§ YOUR INSTRUCTIONS
Please reproduce the following records exactly as they appear.

§ DATA
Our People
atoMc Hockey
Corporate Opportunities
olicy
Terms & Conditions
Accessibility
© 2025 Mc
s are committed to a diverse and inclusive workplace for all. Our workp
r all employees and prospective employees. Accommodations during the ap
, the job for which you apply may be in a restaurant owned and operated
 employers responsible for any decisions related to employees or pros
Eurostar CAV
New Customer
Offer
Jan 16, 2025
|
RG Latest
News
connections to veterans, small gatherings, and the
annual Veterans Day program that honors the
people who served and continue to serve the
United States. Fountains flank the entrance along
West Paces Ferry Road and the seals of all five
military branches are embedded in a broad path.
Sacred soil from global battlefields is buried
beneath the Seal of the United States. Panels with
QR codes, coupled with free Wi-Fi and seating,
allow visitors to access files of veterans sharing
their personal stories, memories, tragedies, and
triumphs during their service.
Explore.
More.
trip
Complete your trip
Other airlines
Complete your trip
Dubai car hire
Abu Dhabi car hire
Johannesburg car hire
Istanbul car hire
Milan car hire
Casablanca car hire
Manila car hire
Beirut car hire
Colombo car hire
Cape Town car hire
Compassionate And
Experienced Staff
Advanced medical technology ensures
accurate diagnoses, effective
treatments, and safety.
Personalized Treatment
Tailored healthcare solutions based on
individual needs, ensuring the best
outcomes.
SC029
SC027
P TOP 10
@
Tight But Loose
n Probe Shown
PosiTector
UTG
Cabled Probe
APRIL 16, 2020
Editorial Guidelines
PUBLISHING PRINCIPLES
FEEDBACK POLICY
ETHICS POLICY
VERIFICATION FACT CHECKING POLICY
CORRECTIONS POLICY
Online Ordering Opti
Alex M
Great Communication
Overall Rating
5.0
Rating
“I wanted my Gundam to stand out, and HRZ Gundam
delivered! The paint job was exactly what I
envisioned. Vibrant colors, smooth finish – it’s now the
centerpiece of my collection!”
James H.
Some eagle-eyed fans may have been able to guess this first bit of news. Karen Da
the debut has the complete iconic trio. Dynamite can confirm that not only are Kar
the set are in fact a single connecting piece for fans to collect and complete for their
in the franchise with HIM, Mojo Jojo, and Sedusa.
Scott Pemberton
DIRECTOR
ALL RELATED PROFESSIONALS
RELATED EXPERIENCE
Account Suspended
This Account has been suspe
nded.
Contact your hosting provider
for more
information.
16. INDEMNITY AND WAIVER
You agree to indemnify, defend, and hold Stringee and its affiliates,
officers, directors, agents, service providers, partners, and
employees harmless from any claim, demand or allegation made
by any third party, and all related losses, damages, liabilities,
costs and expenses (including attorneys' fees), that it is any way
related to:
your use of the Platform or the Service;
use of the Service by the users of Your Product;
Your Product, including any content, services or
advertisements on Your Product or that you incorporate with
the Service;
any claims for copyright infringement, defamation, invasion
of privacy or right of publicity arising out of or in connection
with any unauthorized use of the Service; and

§ WRITTEN SOLUTION
Our People
atoMc Hockey
Corporate Opportunities
olicy
Terms & Conditions
Accessibility
© 2025 Mc
s are committed to a diverse and inclusive workplace for all. Our workp
r all employees and prospective employees. Accommodations during the ap
, the job for which you apply may be in a restaurant owned and operated
 employers responsible for any decisions related to employees or pros
Eurostar CAV
New Customer
Offer
Jan 16, 2025
|
RG Latest
News
connections to veterans, small gatherings, and the
annual Veterans Day program that honors the
people who served and continue to serve the
United States. Fountains flank the entrance along
West Paces Ferry Road and the seals of all five
military branches are embedded in a broad path.
Sacred soil from global battlefields is buried
beneath the Seal of the United States. Panels with
QR codes, coupled with free Wi-Fi and seating,
allow visitors to access files of veterans sharing
their personal stories, memories, tragedies, and
triumphs during their service.
Explore.
More.
trip
Complete your trip
Other airlines
Complete your trip
Dubai car hire
Abu Dhabi car hire
Johannesburg car hire
Istanbul car hire
Milan car hire
Casablanca car hire
Manila car hire
Beirut car hire
Colombo car hire
Cape Town car hire
Compassionate And
Experienced Staff
Advanced medical technology ensures
accurate diagnoses, effective
treatments, and safety.
Personalized Treatment
Tailored healthcare solutions based on
individual needs, ensuring the best
outcomes.
SC029
SC027
P TOP 10
@
Tight But Loose
n Probe Shown
PosiTector
UTG
Cabled Probe
APRIL 16, 2020
Editorial Guidelines
PUBLISHING PRINCIPLES
FEEDBACK POLICY
ETHICS POLICY
VERIFICATION FACT CHECKING POLICY
CORRECTIONS POLICY
Online Ordering Opti
Alex M
Great Communication
Overall Rating
5.0
Rating
“I wanted my Gundam to stand out, and HRZ Gundam
delivered! The paint job was exactly what I
envisioned. Vibrant colors, smooth finish – it’s now the
centerpiece of my collection!”
James H.
Some eagle-eyed fans may have been able to guess this first bit of news. Karen Da
the debut has the complete iconic trio. Dynamite can confirm that not only are Kar
the set are in fact a single connecting piece for fans to collect and complete for their
in the franchise with HIM, Mojo Jojo, and Sedusa.
Scott Pemberton
DIRECTOR
ALL RELATED PROFESSIONALS
RELATED EXPERIENCE
Account Suspended
This Account has been suspe
nded.
Contact your hosting provider
for more
information.
16. INDEMNITY AND WAIVER
You agree to indemnify, defend, and hold Stringee and its affiliates,
officers, directors, agents, service providers, partners, and
employees harmless from any claim, demand or allegation made
by any third party, and all related losses, damages, liabilities,
costs and expenses (including attorneys' fees), that it is any way
related to:
your use of the Platform or the Service;
use of the Service by the users of Your Product;
Your Product, including any content, services or
advertisements on Your Product or that you incorporate with
the Service;
any claims for copyright infringement, defamation, invasion
of privacy or right of publicity arising out of or in connection
with any unauthorized use of the Service; and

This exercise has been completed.